New features and direct contributions to upstream
With the upstream-first approach mentioned above, we contribute directly to upstream and later bring patches back into LinkedIn when a new release branch including those patches is created. Some of the recent major contributions from LinkedIn to upstream include:
- KIP-219: Improve quota communication
- KIP-380: Detect outdated control requests and bounced brokers using broker generation
- KIP-291: Separating controller connections and requests from the data plane
- KIP-354: Add a Maximum Log Compaction Lag
We also have added several new features that do not already exist in Apache Kafka, including:
- Supporting accounting on produce/consume usage for billing purposes. We needed to do this because there are users who send data without our standard Avro envelopes that could have been used for billing purposes and we wanted 100% coverage for cost-to-serve data.
- Enforcing a minimum replication factor on topic creation to minimize data loss risk in case of broker failure.
- A new offset reset policy to reset consumer offset to the closest offset. We have customers that are not satisfied with existing offset reset policies, and we provide an additional choice for them.

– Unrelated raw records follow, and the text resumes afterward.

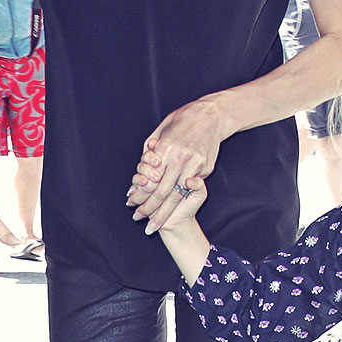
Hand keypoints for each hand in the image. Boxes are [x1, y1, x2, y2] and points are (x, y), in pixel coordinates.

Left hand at [125, 97, 224, 233]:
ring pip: (175, 196)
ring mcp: (193, 165)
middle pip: (160, 191)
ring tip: (152, 226)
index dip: (139, 193)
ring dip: (162, 214)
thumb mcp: (160, 130)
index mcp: (165, 148)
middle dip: (148, 209)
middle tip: (138, 219)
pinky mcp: (205, 169)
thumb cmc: (182, 121)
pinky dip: (178, 203)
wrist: (211, 116)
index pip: (149, 178)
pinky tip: (170, 213)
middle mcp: (179, 158)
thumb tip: (141, 173)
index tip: (131, 202)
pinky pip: (189, 189)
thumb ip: (149, 151)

Creating a new release branch
So far, we have presented examples of patches or features that are included in the LinkedIn Kafka release branches. You may now wonder how LinkedIn creates a new release branch. We start with branching off from an Apache Kafka release branch (e.g., 2.3.0 branch to create LinkedIn Kafka 2.3.0.x branch). After that, we move hotfix patches from the previous LinkedIn release branch (e.g., 2.0.0.x branch) that are yet to be committed upstream, to the new LinkedIn Kafka branch. The diagram below depicts this process:
Creating a new LinkedIn release branch
During this process, we use a structured commit message to determine whether a hotfix patch needs to be moved to the new branch. For example, a structured commit message may contain an Apache Kafka ticket number, and we can use the ticket number to determine whether the hotfix patch is already merged to Apache Kafka branch. In addition, we periodically cherry-pick patches from the Apache Kafka branch to current LinkedIn Kafka branch.
Finally, we perform a certification process on the new release branch. We certify the new release against real production traffic using a dedicated certification framework, comparing a baseline version with the new release version under various tests. Certification covers tests such as rebalance, deployment, rolling bounce, stability, and downgrade. After the new version is certified, we release the new version for deployment. In short, each LinkedIn Kafka release is tested and validated for correctness and performance in a reasonably scaled cluster.
Conclusion
In this post, we have shared details about how LinkedIn customizes Apache Kafka to improve overall operability while addressing the ever-growing scalability requirements within the organization. We have been diligently contributing our patches upstream and have further made our release branches with internal patches publicly available. We encourage readers to try out our releases and report any issues. Although we do not accept external contributions nor do we offer support for our release at this time, we also encourage readers to directly contribute patches upstream.